Portions of this article republished from Navy Times
Release Date: August 19, 2015
By David Larter and Meghann Myers
Hope Hodge Seck and Mark D. Faram contributed to this report
The Navy is planning to open its elite SEAL teams to women who can pass the grueling training regimen, the service’s top officer said Tuesday in an exclusive interview. Adm. Jon Greenert said he and the head of Naval Special Warfare Command, Rear Adm. Brian Losey, believe that if women can pass the legendary six-month Basic Underwater Demolition/SEAL training, they should be allowed to serve.
“Why shouldn’t anybody who can meet these [standards] be accepted? And the answer is, there is no reason,” Greenert said Tuesday in an exclusive interview with Navy Times and its sister publication Defense News. “So we’re on a track to say, ‘Hey look, anybody who can meet the gender non-specific standards, then you can become a SEAL.'”

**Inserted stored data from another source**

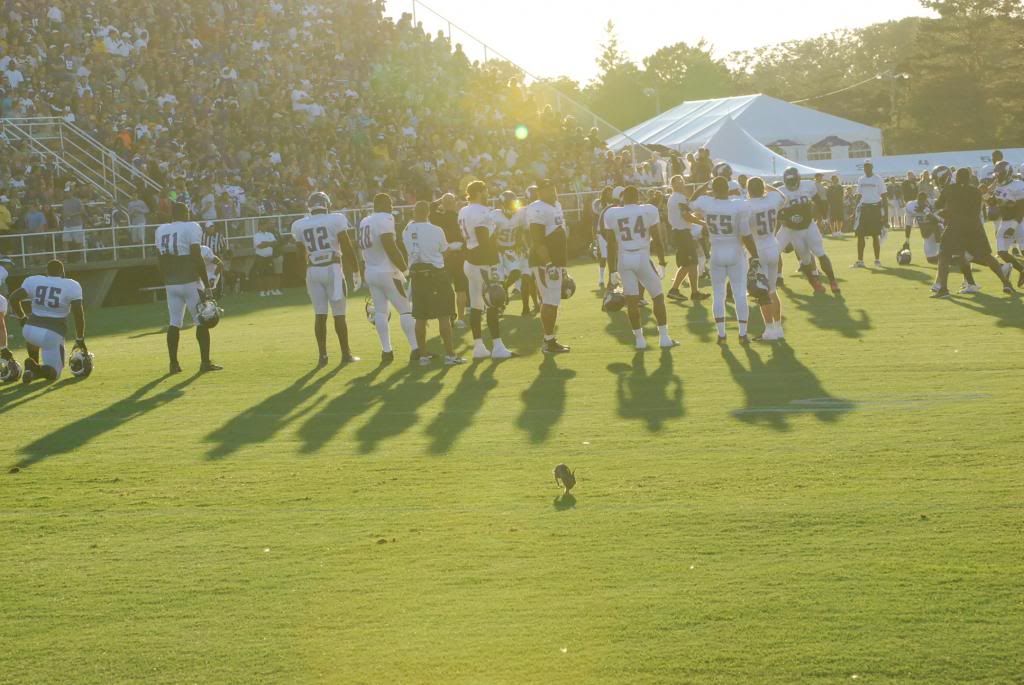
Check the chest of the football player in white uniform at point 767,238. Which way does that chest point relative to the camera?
away from the camera

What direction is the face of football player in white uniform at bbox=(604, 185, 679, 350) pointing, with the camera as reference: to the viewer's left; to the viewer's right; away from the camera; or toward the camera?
away from the camera

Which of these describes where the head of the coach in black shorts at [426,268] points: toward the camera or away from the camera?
away from the camera

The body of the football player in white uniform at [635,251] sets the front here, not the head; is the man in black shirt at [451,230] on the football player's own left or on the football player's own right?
on the football player's own left

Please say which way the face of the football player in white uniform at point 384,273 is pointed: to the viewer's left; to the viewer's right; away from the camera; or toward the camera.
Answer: away from the camera

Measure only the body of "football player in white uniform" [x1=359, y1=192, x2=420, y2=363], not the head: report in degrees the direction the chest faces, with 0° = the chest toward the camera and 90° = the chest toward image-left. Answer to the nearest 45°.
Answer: approximately 225°

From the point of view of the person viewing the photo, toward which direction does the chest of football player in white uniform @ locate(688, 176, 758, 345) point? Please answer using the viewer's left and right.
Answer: facing away from the viewer

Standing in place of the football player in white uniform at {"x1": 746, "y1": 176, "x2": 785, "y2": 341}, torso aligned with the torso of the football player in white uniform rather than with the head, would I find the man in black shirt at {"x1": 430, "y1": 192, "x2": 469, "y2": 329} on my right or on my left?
on my left
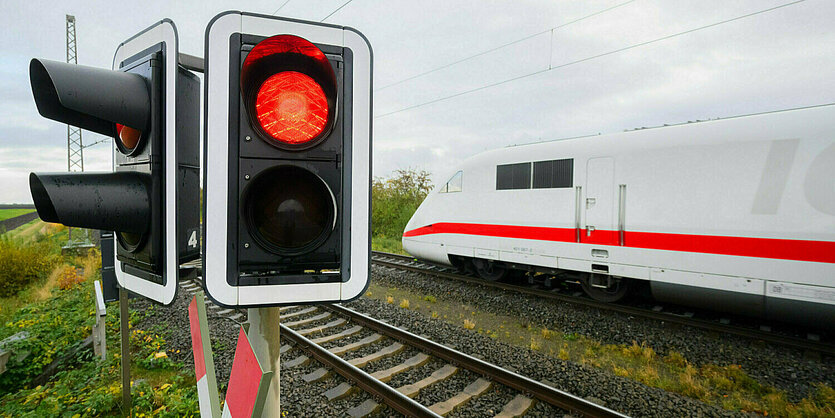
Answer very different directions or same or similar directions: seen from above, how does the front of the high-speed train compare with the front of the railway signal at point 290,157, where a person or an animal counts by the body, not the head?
very different directions

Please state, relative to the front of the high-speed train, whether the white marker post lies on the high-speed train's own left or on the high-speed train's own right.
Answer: on the high-speed train's own left

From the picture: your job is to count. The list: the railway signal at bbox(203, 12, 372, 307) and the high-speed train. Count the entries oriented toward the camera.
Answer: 1

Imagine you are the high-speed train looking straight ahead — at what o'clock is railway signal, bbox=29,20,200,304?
The railway signal is roughly at 8 o'clock from the high-speed train.

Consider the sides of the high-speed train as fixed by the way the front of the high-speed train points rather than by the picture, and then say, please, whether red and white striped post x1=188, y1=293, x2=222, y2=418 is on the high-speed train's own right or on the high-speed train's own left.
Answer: on the high-speed train's own left

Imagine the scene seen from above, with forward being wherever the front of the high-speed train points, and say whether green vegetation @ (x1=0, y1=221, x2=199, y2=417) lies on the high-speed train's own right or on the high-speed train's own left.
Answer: on the high-speed train's own left

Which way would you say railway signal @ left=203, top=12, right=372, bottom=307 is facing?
toward the camera

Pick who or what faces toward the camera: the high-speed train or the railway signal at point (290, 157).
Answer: the railway signal

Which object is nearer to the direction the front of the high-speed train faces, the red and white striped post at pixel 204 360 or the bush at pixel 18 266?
the bush

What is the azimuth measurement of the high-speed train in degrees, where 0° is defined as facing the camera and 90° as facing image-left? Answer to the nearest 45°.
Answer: approximately 135°

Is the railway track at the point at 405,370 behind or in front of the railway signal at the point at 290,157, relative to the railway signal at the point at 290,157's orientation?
behind
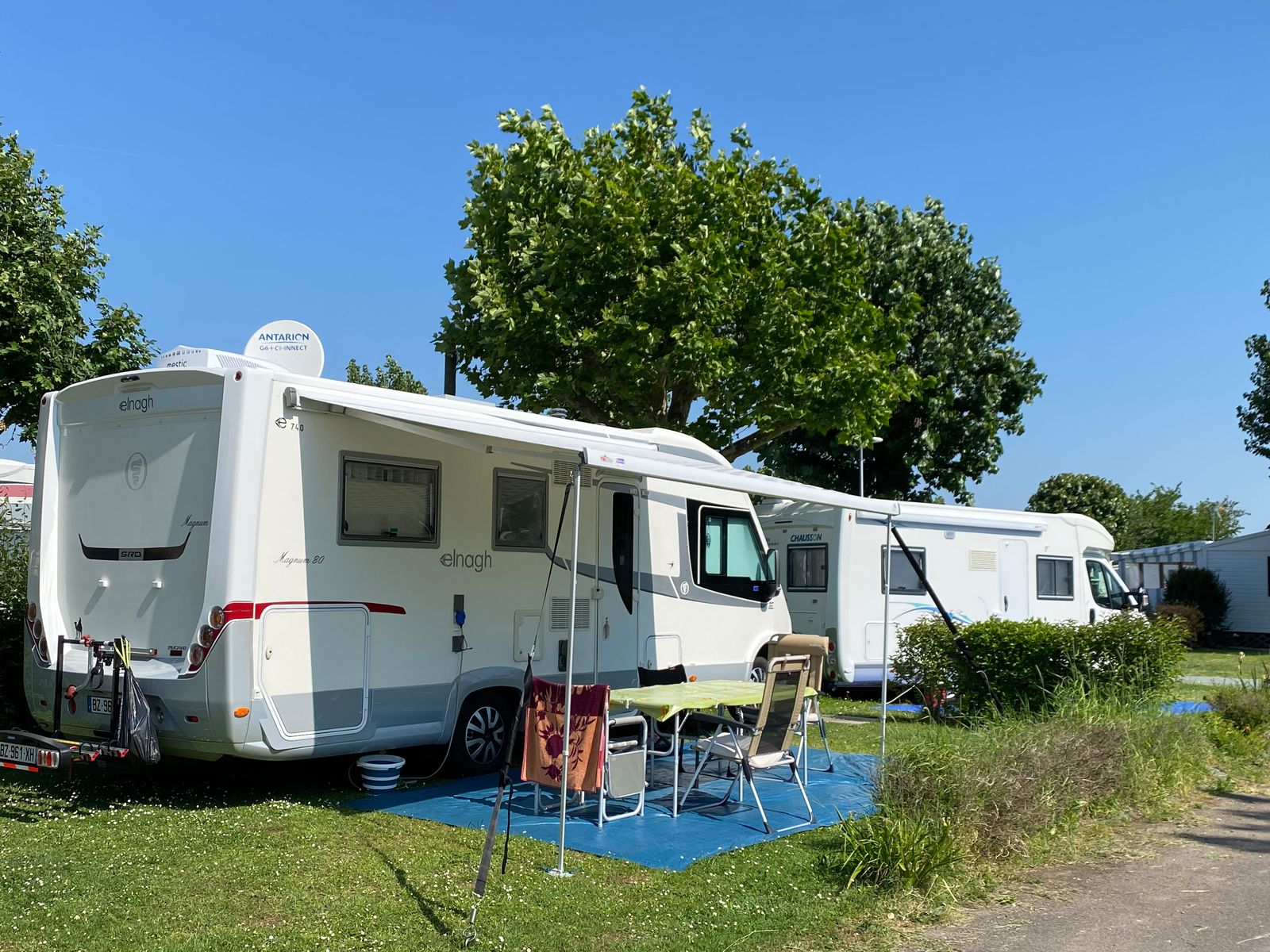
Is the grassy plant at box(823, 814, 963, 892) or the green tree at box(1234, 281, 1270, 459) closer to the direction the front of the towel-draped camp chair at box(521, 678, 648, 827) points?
the green tree

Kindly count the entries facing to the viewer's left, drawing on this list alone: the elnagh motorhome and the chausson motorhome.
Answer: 0

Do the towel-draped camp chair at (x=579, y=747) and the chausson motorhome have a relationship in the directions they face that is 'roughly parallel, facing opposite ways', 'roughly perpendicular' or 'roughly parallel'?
roughly parallel

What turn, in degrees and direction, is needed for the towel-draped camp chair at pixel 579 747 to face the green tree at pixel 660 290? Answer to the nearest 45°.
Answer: approximately 45° to its left

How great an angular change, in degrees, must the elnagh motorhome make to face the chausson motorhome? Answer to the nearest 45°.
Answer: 0° — it already faces it

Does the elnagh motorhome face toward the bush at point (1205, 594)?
yes

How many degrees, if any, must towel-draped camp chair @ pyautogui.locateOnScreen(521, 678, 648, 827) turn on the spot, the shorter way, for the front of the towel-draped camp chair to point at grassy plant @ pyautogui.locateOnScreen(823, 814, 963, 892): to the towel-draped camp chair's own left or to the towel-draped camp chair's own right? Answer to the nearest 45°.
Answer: approximately 90° to the towel-draped camp chair's own right

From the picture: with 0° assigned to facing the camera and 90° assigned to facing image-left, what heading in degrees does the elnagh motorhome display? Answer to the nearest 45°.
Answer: approximately 225°

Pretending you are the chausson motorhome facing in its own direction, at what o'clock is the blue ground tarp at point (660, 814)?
The blue ground tarp is roughly at 5 o'clock from the chausson motorhome.

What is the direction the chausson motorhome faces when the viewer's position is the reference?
facing away from the viewer and to the right of the viewer

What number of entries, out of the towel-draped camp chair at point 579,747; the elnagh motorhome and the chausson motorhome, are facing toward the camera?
0

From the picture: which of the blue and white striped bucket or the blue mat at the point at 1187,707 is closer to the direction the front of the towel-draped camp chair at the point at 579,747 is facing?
the blue mat

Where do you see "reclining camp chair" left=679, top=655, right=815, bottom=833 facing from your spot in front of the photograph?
facing away from the viewer and to the left of the viewer

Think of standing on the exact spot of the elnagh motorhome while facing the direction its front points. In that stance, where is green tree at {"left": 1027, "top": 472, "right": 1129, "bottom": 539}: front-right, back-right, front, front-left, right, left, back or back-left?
front

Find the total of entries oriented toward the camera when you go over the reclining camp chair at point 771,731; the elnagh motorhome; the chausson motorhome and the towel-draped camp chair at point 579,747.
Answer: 0
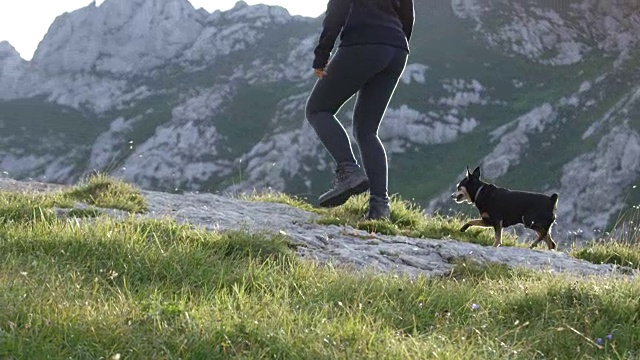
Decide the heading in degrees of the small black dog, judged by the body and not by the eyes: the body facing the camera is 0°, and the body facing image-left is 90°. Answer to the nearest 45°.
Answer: approximately 90°
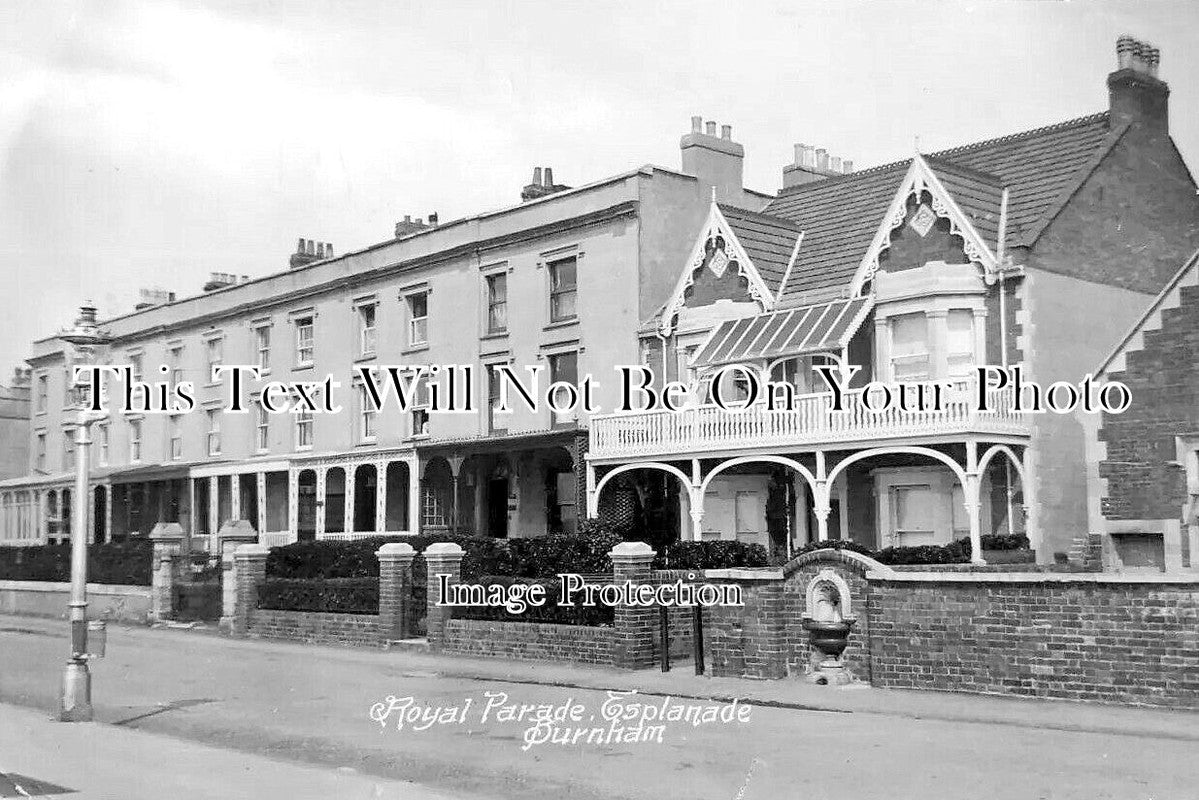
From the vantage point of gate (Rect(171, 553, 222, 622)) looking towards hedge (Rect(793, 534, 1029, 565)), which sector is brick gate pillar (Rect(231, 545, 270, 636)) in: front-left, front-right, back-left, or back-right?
front-right

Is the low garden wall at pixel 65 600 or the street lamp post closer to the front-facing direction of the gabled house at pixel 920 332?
the street lamp post

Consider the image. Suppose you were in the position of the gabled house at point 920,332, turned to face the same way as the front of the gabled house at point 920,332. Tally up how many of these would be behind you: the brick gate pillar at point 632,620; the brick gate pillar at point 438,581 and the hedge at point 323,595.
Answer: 0

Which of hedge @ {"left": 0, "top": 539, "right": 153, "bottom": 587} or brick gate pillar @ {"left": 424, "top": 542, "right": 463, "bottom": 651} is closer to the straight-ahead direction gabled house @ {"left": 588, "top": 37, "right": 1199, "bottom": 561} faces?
the brick gate pillar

The push to integrate the storied SEAL brotherhood is coming on the heels of a comprehensive review led by Losey, the head of Naval Special Warfare Command, that recommended women be allowed under the same exacting standards required of male candidates. Final approval is still pending. It also comes the day after news broke that two women had passed the Army’s arduous Ranger course. 1st Lt. Shaye Haver, 25, and Capt. Kristen Griest, 26, received their Ranger tabs Friday, becoming the first women ever to successfully complete the U.S. Army’s Ranger School at Fort Benning, Ga. — a grueling course that puts a premium on physical strength and endurance.
Here is one story attesting to these soldiers’ toughness. 2nd Lt. Michael Janowski, who was partnered with Haver for much of training, remembered an evening patrol when he was having a tough time. “I was struggling, and I asked at the halfway point if anyone could help carry some of this weight… (Haver) was the only one to volunteer to take any of that weight. She carried it the last half of that ruck. She saved me. I probably wouldn’t be (graduating) if it wasn’t for Shaye.”
Can we expect women in SEAL teams, wearing Green Berets and in other special forces units? It looks promising and a decision is expected by the end of the year.